STATE URGED FOR QUICK DECISION ON INFRASTRUCTURE REFORM

Written on the 16 March 2011

STATE URGED FOR QUICK DECISION ON INFRASTRUCTURE REFORM

QUEENSLAND’S peak housing and construction industry body has thrown its support behind the State Government’s Infrastructure Charges Taskforce report, but is urging for a quick decision.

Master Builders director of housing policy Paul Bidwell, says many of the recommendations will improve housing affordability but further measures should be implemented.

“Our major concern is the setting of a maximum for residential development. The Taskforce is recommending a charge of $20,000 to $30,000 per house for trunk infrastructure, which includes water, sewerage, stormwater, roads and parks,” says Bidwell.

“In our response to the taskforce, Master Builders put forward a strong case to have these charges capped at a maximum of $20,000. Anything beyond that is excessive and will have major repercussions for housing affordability.

“The current charges vary greatly between local governments; for example around $15,000 in Logan City to more than $40,000 in Redlands.

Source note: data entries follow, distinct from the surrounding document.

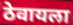
ठेवायला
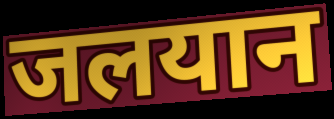
जलयान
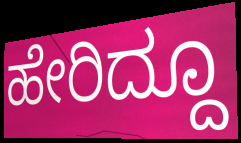
ಹೇರಿದ್ದೂ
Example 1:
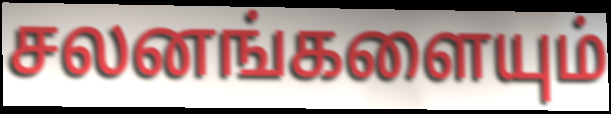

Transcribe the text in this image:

சலனங்களையும்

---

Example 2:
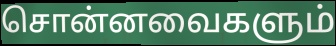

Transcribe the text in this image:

சொன்னவைகளும்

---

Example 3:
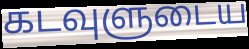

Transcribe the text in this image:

கடவுளுடைய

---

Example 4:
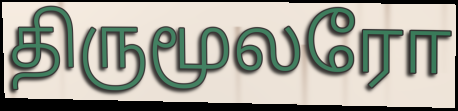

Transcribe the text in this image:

திருமூலரோ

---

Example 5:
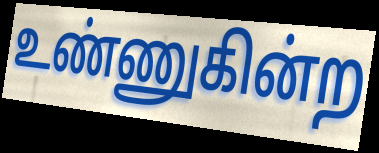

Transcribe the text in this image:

உண்ணுகின்ற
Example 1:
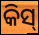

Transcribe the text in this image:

କିସ୍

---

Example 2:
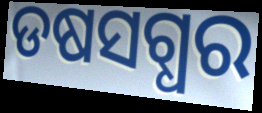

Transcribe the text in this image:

ଡଷସଗ୍ଧର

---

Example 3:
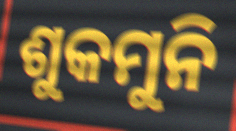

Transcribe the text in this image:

ଶୁକମୁନି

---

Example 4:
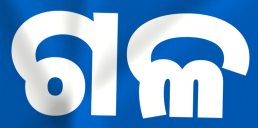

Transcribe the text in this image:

ଗଳ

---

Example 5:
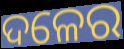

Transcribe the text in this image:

ଦଳେର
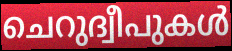
ചെറുദ്വീപുകൾ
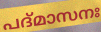
പദ്മാസനഃ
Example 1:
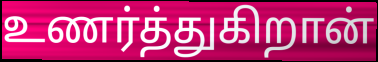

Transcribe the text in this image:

உணர்த்துகிறான்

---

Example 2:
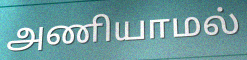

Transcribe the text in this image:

அணியாமல்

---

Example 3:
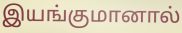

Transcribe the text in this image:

இயங்குமானால்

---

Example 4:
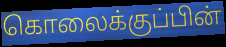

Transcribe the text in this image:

கொலைக்குப்பின்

Our position is that the cost of providing trunk infrastructure should be shared by developers and rate payers.

“While we support the concept of a cap, as it is simple and provides the industry with a level of certainty, we believe that there is no basis for a figure exceeding $20,000.”

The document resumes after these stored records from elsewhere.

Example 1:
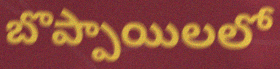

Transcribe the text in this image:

బొప్పాయిలలో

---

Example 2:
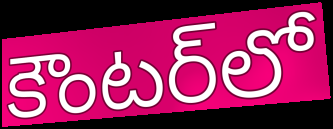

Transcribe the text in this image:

కౌంటర్‌లో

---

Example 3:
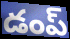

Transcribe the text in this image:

డంప్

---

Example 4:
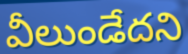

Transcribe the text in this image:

వీలుండేదని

Bidwell says Queensland has ‘some of the most unaffordable housing in the world’, and has also been suffering from high interest rates, subdued consumer confidence and tight lending criteria.

He says action needs to be taken sooner rather than later.

“We are now at the cross roads on the issue of infrastructure charges and a decision must be made regarding the capping of charges,” he says.

“The government has made it clear that this is not an issue to be discussed at the Building Revival Forum on 12 April 2011, so it is important they make a decision quickly.

“Infrastructure charges are just one of a number of important issues to rectify so we can get the building industry back on the slow road to recovery.”